Seine Mutter hat angegeben, ihren Sohn nicht vor 17:30 Uhr vom Schulgelände abholen zu können. Schulschluss sei in der Regel um 15:30 Uhr. Montags und donnerstags besuche der Antragsteller gegenwärtig außerschulische Arbeitsgemeinschaften, die um 15:30 Uhr begännen und bis 17:00 Uhr dauerten. An diesen beiden Tagen der Woche besteht jedenfalls in der Zeit von 17:00 Uhr bis 17:30 Uhr nicht gedeckter Betreuungsbedarf. Sofern eine Arbeitsgemeinschaft ausfällt, besteht der Betreuungsbedarf ab 15:30 Uhr. An den übrigen Tagen der Woche (dienstags, mittwochs und freitags) fahre der Antragsteller mit dem Bus um 16:30 Uhr selbstständig nachhause. An diesen Tagen besteht demnach Betreuungsbedarf in der Zeit von 15:30 Uhr bis 16:30 Uhr; darüber hinaus bei Unterrichtsausfall.

Soweit der Antragsgegner insoweit anführt, es sei dem elfjährigen Antragsteller zumutbar, eine Stunde vom Schulschluss bis zur Abfahrt des Busses ohne Betreuung zu überbrücken, erscheint auch dies verfehlt. Der Gesichtspunkt der Zumutbarkeit findet im Gesetz keine Stütze. Zu fragen ist vielmehr danach, ob eine Tagesbetreuung „erforderlich“ ist. Dies ist aus den dargelegten Gründen bereits dann anzunehmen, wenn die Eltern sich erwerbsbedingt nicht selbst um ihr Kind kümmern können. Der zu überbrückende Zeitraum von regelmäßig mindestens einer Stunde ist auch nicht nur unwesentlich.

Darüber hinaus besteht an einzelnen Tagen während der Schulzeit weitergehender Betreuungsbedarf. Nach den Angaben der Mutter des Antragstellers sei dies bei mit der Schule unternommenen Tagesausflügen der Fall. Die Rückankunft variiere dann zwischen 13:00 Uhr und 15:00 Uhr. Solche Tagesausflüge fänden zwei bis vier Mal pro Schulhalbjahr statt. Hinzu komme eine schulhalbjährlich stattfindende Projektwoche, während der die Schule zwischen 13:00 Uhr und 14:00 Uhr ende.
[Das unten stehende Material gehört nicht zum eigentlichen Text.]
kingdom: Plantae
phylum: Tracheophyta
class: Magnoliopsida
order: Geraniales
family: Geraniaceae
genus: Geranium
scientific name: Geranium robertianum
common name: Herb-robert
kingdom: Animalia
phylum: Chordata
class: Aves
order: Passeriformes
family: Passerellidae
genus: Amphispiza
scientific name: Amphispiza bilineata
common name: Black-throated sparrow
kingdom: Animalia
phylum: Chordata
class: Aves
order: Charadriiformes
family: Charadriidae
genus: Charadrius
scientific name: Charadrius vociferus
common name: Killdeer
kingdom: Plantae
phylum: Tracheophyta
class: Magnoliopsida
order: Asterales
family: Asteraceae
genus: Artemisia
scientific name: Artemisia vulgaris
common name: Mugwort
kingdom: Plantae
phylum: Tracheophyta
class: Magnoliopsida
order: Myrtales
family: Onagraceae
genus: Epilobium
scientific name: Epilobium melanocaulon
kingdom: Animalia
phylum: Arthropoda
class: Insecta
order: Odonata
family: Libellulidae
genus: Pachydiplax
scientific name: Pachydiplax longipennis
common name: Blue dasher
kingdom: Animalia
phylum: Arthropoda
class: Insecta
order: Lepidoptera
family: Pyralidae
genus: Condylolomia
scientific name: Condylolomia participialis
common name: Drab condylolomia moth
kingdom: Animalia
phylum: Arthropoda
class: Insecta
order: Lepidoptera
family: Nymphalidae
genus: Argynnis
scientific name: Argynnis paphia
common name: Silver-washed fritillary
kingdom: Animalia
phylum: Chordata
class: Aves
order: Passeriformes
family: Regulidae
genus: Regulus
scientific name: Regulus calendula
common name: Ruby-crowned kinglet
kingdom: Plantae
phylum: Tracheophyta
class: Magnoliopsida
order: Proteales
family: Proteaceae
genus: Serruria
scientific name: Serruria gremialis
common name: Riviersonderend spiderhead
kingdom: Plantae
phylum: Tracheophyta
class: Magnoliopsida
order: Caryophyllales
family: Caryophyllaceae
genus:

Weiter erscheint eine Hortbetreuung des Antragstellers nach den Angaben seiner Mutter insbesondere während der sechswöchigen Sommerferien und der zweiwöchigen Herbstferien in den Zeiten erforderlich, in denen er keine gemeinsame Urlaubszeit mit seinen Eltern verbringt.

Das Verwaltungsrecht hat auch zu Recht einen Anordnungsgrund mit der Begründung bejaht, die Betreuung des Antragstellers sei ohne Erlass der einstweiligen Anordnung nicht gesichert.

Das grundsätzliche Verbot der Vorwegnahme der Hauptsache steht der vom Verwaltungsgericht erlassenen einstweiligen Anordnung angesichts des drohenden vollständigen Anspruchsverlustes des Antragstellers ebenfalls nicht entgegen.

Die Kostenentscheidung folgt aus § 154 Abs. 2 VwGO. Das Verfahren ist gemäß § 188 Satz 2 VwGO gerichtskostenfrei.

Dieser Beschluss ist unanfechtbar (§ 152 Abs. 1 VwGO).